The 2009 cable warns the South Africans that the Iranian company was secretly ‘responsible for the production of missile launchers’ and ‘the development of rocket bodies’, but had gone to great lengths to pretend that it was a legitimate firm.

MI6 alleged that the front company was hiding the involvement of Tehran-based Shahid Bagheri Industrial Group, whose assets were frozen by the United Nations in 2006 due to its alleged role in Iran’s missile programme.

British intelligence feared the sale of the accessories and materials by the South African company could ‘significantly enhance Iran’s ability to produce ballistic missiles, including some which would be suitable for carrying nuclear warheads’.

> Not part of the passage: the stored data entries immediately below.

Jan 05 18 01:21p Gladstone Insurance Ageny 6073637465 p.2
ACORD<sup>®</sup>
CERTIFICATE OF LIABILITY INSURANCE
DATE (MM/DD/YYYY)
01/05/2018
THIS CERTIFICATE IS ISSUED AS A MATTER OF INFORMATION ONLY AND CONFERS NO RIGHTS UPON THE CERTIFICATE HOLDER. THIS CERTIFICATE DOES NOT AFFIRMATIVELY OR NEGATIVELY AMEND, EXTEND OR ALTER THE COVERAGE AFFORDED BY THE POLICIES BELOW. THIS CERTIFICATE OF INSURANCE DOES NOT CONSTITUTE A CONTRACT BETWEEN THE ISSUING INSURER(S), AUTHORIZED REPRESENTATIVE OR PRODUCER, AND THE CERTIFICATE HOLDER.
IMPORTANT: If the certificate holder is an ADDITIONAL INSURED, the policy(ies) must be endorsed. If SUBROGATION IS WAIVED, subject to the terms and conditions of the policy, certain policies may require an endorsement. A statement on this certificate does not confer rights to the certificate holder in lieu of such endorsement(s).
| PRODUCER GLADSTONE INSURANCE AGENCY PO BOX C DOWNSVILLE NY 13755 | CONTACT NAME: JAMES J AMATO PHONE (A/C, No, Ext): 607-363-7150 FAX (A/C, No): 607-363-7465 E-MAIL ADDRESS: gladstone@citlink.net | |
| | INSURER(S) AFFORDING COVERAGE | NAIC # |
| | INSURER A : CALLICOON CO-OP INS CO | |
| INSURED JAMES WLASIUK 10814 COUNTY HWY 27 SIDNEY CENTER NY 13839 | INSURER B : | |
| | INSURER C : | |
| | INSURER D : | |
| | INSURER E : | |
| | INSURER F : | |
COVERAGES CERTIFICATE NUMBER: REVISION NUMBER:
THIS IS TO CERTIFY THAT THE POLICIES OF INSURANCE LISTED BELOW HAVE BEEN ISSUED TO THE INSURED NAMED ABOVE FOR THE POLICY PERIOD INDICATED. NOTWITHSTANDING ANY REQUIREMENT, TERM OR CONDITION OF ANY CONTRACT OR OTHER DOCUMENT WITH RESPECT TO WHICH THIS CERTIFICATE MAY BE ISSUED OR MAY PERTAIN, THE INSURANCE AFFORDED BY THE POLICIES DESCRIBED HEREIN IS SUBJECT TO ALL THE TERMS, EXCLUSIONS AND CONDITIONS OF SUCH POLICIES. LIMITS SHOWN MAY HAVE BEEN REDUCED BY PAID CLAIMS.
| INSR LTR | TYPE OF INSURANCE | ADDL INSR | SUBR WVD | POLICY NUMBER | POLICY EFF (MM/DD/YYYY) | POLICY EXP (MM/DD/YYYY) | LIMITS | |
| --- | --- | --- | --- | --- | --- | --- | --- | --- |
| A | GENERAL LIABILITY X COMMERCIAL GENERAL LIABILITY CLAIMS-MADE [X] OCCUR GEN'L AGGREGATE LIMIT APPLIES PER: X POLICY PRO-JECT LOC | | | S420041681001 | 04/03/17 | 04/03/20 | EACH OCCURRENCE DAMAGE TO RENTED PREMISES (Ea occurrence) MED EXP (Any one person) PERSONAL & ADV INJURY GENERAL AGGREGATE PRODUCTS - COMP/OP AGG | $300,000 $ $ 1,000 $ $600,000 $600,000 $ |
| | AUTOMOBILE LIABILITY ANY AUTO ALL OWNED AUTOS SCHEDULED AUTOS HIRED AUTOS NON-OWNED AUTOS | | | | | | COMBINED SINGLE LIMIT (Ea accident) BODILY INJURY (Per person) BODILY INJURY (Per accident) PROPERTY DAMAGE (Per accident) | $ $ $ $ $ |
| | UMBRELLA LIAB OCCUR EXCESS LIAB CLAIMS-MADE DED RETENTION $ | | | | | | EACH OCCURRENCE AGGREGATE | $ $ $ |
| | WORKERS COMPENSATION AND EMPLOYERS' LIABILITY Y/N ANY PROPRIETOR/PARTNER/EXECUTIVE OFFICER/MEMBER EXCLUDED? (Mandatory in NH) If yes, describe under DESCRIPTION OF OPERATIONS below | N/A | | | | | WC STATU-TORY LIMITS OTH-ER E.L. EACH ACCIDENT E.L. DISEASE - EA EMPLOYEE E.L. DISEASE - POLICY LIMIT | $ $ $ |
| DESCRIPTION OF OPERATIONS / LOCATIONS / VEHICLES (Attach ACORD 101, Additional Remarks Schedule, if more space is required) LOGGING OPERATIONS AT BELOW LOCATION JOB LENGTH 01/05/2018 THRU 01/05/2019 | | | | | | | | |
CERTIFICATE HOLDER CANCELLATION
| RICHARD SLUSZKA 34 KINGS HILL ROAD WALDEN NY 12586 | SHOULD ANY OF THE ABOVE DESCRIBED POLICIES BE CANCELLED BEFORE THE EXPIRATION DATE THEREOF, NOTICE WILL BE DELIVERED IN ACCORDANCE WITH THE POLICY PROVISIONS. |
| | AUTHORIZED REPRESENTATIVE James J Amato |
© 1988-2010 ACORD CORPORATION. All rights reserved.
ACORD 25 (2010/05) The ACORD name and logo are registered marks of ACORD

MI6 explained that the companies had planned a business trip to Iran by a dual British-South African national, and asked the SSA to use export licensing laws to ‘prevent the proposed visits from going ahead’.

MI6 wrote: “We believe such action would be consistent with South Africa’s international obligations, as it would be with ours.”

Iran has also been using religious cultural affairs and the Persian carpet trade as ‘deep cover for intelligence activities’, the agents claim.

Non-official covers include Iran Air, the Islamic Republic News Agency, the Islamic Republic of Iran Broadcasting and the Islamic Republic of Iran Shipping Lines, the January 2010 document disclosed.

The agents also profile a number of carpet shops, publishers and other small businesses they believe have links to Iran’s intelligence agencies.

They also allege Iranian links to local vigilante group People Against Gangsterism and Drugs (PAGAD) and Ahl ul-Bait Foundation of South Africa – a Shia Islam religious institute.

Intelligence documents also revealed: “Both the Ministries of Intelligence and the Revolutionary Committees make use of the diplomatic bag to send arms to the Iranian Embassies abroad. These arms are then stored in the Embassy with the full knowledge of the Ambassador.”

They then train these cells to strike ‘an identified target’, which the South Africans say are ‘usually American or Israeli’, the documents added.

Between 1989 and 2002, there were 24 assassinations successfully carried out by Iranian spies in Europe and Turkey, all with the explicit approval of Iran’s President and Supreme Leader, according to the document.